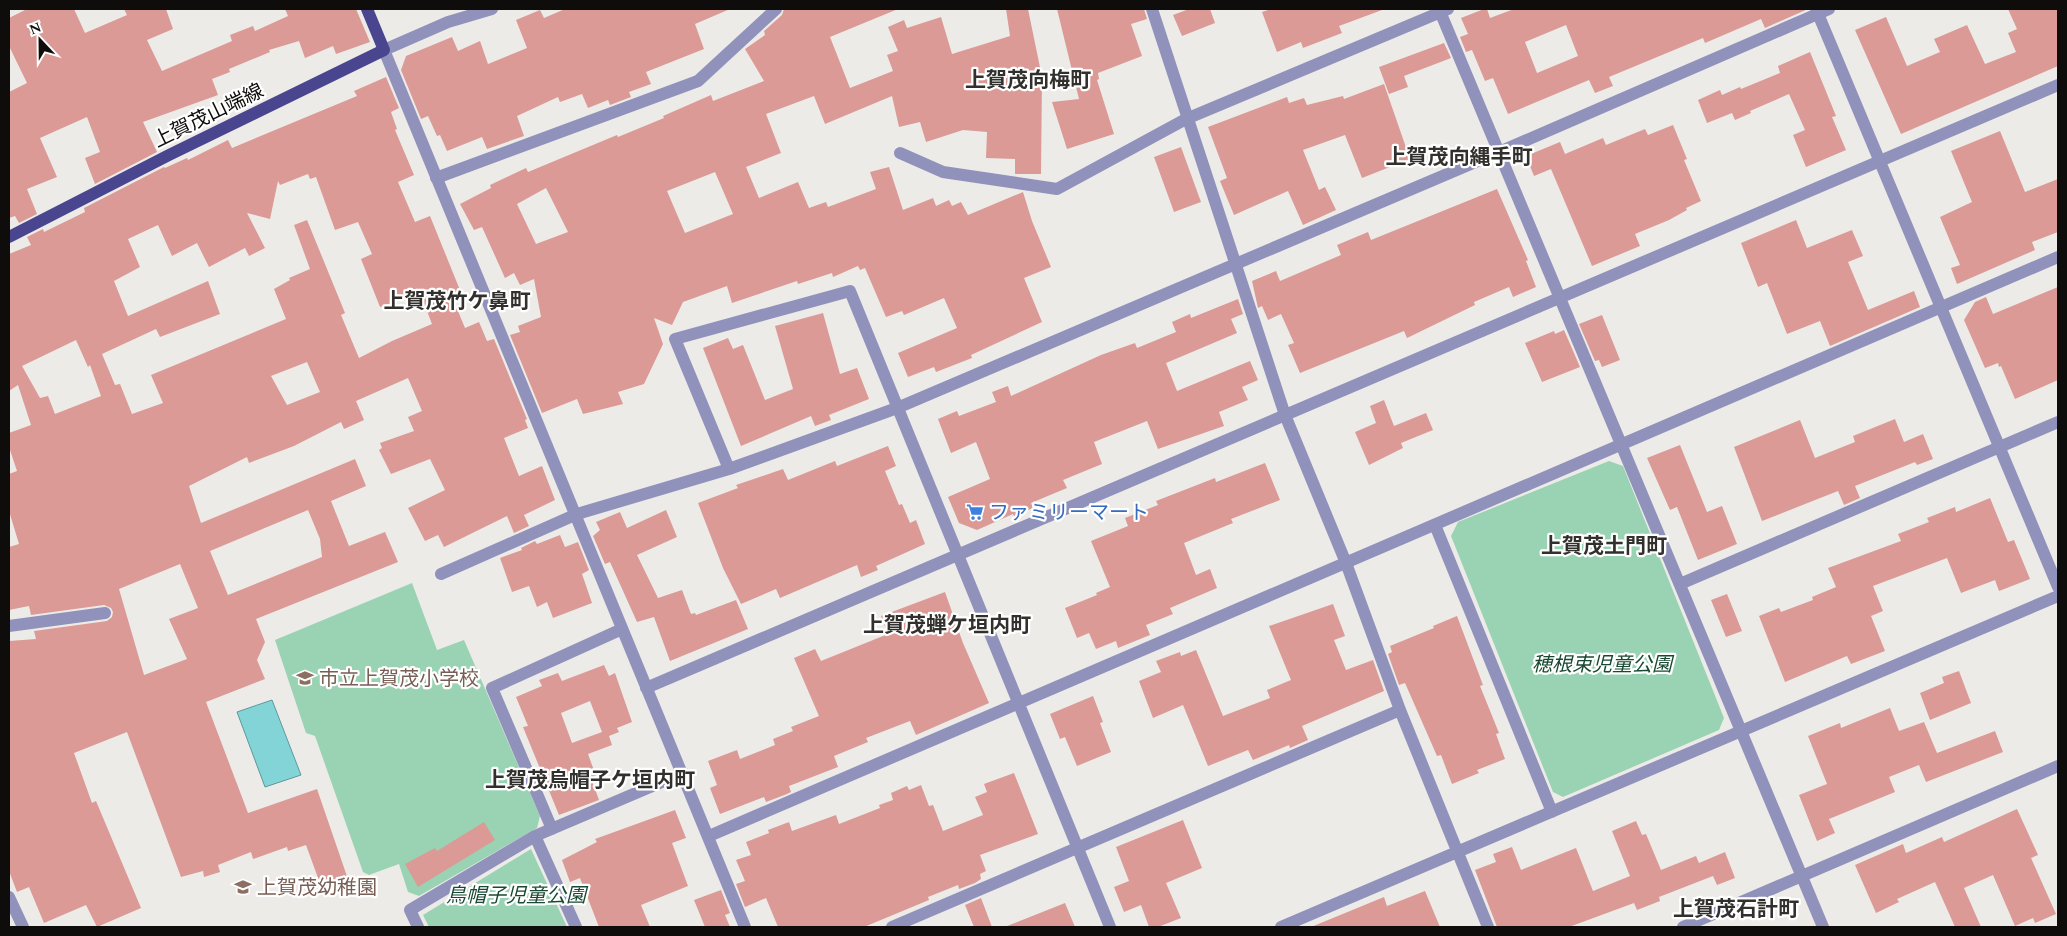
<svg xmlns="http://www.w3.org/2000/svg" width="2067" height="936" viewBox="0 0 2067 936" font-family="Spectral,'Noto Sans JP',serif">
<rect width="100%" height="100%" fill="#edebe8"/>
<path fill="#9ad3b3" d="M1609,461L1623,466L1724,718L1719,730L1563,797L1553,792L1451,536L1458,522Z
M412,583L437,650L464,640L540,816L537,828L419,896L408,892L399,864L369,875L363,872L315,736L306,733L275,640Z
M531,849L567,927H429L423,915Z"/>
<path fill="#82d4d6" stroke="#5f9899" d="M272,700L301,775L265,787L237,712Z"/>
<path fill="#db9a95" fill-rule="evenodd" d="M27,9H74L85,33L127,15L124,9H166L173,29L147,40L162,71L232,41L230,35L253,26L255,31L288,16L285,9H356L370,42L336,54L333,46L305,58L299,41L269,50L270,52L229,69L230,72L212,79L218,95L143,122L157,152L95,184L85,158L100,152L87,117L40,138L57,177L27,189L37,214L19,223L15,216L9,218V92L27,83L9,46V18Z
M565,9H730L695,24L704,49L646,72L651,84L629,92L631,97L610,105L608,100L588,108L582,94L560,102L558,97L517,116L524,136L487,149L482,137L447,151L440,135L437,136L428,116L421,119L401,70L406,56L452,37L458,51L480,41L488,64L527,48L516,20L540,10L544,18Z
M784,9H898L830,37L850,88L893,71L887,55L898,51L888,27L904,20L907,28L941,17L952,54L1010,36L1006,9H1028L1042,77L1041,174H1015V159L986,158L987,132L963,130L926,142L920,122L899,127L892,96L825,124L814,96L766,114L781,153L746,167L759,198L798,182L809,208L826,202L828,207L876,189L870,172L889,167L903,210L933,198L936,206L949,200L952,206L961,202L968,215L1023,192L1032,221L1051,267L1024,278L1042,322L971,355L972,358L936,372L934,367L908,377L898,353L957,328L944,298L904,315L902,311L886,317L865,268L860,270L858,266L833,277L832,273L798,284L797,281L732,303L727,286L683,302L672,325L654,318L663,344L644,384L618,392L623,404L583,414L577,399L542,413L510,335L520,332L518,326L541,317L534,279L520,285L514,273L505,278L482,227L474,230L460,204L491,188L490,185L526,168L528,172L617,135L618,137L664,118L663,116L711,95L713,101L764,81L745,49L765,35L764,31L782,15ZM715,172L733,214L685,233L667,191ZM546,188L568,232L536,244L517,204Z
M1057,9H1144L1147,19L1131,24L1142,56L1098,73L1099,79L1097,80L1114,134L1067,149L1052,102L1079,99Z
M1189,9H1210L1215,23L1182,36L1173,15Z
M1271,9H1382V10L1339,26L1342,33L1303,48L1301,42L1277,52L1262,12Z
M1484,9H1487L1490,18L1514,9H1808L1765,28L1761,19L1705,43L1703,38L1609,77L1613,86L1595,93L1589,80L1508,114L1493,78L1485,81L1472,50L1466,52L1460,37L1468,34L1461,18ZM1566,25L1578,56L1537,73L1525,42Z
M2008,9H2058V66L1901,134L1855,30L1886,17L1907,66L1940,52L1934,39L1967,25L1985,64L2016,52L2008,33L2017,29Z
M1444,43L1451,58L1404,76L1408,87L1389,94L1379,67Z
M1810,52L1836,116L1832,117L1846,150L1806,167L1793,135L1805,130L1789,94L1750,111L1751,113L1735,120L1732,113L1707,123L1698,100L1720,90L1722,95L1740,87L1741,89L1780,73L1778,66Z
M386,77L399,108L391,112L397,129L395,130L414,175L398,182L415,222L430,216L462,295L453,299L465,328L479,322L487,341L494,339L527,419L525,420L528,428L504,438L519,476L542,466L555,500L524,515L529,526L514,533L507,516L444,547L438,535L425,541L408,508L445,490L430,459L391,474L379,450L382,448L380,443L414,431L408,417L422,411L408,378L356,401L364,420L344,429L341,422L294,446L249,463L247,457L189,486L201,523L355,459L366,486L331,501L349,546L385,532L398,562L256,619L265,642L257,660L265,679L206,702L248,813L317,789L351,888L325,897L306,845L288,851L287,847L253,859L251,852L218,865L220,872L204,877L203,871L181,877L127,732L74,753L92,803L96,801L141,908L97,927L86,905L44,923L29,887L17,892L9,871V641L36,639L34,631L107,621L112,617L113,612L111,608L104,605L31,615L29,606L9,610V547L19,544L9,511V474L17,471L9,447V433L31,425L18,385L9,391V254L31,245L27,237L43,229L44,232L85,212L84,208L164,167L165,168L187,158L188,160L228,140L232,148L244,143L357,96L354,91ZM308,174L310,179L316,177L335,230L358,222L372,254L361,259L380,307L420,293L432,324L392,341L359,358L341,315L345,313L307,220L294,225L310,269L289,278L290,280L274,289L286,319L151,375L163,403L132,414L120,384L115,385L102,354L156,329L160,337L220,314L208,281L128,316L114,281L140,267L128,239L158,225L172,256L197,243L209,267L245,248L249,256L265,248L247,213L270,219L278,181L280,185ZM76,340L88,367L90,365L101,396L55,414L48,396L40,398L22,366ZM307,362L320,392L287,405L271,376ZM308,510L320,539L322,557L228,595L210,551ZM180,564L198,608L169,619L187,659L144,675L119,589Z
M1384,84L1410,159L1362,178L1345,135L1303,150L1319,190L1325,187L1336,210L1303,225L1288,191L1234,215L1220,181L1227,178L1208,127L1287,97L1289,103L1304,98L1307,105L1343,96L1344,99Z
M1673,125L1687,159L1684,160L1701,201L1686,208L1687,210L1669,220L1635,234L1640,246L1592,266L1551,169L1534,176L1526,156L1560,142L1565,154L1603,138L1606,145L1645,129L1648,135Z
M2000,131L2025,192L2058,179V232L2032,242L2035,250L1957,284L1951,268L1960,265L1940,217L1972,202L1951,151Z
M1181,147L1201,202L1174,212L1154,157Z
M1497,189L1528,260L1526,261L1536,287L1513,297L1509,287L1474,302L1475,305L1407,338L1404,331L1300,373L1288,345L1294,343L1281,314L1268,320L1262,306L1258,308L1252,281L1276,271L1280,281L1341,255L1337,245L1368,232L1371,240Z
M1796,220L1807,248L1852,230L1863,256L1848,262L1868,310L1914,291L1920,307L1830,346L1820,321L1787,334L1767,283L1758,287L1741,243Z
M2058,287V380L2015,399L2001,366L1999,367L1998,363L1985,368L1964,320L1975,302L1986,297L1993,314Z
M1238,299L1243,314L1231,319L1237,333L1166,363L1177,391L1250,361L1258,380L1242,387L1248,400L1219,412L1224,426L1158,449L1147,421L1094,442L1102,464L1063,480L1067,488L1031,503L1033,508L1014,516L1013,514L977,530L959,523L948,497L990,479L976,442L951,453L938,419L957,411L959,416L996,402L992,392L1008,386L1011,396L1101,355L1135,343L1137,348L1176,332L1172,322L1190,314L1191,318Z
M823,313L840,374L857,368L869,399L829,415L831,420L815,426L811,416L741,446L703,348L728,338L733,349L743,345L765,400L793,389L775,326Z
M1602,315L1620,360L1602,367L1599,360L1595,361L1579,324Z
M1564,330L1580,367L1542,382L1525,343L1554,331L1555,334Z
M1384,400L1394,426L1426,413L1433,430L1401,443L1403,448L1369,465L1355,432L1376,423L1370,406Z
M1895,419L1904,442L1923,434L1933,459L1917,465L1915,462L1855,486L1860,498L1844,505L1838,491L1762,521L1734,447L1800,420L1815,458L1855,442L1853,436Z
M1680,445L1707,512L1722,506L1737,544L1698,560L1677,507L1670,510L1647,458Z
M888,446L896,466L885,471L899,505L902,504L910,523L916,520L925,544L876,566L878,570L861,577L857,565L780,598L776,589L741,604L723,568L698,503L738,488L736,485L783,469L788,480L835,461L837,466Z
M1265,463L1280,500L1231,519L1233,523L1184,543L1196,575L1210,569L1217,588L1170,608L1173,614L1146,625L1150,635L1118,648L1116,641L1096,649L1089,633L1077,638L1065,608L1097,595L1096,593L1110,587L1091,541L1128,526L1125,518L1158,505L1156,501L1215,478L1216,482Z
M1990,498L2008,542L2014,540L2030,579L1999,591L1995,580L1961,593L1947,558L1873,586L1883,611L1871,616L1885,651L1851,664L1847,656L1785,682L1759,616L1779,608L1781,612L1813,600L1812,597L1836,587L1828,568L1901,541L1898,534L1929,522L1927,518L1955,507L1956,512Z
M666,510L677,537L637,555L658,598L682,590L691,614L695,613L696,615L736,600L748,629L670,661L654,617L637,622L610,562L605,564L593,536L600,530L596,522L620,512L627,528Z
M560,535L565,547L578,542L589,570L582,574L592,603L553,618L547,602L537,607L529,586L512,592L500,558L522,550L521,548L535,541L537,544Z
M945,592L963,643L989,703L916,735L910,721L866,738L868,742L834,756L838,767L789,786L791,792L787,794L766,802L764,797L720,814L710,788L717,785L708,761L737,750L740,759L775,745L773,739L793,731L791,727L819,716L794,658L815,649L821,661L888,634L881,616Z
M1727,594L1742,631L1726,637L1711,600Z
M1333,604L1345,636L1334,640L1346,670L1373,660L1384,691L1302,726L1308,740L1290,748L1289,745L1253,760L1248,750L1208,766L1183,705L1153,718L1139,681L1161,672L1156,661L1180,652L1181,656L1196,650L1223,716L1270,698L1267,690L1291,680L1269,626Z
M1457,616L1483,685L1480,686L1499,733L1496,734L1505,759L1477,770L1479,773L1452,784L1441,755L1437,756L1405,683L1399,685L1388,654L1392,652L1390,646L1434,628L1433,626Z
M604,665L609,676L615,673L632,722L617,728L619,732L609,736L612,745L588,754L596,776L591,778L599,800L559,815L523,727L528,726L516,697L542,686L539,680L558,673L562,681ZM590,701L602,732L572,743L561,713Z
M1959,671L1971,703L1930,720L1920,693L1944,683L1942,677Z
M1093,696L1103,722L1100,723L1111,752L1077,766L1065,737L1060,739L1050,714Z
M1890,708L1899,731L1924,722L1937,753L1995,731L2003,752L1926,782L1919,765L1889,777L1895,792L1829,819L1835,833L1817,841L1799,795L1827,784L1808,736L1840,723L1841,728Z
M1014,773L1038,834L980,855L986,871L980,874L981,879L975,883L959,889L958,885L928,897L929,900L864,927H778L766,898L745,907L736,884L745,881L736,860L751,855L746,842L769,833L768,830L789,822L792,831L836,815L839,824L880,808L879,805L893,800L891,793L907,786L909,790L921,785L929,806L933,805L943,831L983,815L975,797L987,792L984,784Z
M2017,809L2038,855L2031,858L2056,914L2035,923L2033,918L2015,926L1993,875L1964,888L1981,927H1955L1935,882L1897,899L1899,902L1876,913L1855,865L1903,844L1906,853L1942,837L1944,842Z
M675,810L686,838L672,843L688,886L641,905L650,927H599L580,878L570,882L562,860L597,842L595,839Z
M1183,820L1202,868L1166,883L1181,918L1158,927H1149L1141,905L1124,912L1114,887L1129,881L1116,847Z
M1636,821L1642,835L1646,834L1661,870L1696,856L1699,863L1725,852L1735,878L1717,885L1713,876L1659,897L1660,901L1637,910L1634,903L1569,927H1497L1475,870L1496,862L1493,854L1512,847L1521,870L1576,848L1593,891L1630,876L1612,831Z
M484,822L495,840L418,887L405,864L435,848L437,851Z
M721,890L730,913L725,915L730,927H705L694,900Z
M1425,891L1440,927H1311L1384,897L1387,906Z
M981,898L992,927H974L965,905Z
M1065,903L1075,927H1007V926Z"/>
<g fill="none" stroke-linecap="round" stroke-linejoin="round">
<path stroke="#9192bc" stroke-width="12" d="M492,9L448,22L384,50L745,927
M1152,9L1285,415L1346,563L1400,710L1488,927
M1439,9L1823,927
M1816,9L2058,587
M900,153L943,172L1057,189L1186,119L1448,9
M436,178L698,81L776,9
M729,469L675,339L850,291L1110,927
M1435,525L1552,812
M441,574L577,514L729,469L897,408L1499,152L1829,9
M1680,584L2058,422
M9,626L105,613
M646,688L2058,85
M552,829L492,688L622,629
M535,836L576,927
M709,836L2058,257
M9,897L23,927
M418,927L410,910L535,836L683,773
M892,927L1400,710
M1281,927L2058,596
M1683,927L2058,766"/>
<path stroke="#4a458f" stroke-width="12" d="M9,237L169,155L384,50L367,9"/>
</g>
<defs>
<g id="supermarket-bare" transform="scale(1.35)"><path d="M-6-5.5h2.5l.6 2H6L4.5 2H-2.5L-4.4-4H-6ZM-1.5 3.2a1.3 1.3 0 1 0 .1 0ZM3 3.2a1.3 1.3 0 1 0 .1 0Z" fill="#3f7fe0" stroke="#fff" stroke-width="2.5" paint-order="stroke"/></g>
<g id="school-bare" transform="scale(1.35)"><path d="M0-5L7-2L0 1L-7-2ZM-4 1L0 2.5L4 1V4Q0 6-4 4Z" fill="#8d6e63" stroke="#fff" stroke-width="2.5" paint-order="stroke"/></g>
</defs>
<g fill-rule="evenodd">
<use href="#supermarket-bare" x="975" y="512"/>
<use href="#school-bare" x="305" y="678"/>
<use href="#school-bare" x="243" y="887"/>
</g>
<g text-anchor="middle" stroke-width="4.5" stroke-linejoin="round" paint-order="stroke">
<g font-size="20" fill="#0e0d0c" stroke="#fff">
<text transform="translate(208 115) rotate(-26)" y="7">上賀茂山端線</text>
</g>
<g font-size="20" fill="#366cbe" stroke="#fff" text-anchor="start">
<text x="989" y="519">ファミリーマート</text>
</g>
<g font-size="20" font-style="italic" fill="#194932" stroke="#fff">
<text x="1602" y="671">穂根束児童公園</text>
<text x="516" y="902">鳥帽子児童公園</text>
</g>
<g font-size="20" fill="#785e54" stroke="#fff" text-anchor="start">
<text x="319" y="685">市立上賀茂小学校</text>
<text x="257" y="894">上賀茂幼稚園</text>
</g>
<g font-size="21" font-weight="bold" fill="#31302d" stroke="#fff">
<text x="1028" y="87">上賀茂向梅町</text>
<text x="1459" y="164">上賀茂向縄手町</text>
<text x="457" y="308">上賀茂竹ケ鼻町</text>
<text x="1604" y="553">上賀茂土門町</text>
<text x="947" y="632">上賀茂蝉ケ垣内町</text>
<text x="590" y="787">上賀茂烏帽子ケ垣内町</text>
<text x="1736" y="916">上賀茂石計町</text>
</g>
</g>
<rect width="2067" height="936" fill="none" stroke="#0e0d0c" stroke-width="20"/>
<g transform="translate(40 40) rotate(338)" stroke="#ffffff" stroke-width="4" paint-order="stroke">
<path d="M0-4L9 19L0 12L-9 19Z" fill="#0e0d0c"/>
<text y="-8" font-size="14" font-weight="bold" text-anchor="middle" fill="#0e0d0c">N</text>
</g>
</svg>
++++++++++
## EXERCISE BRIEF
Across the entries above, work out the count of lines that hold the word "round", and state that number alone.

## ANSWER TO THIS PROBLEM
2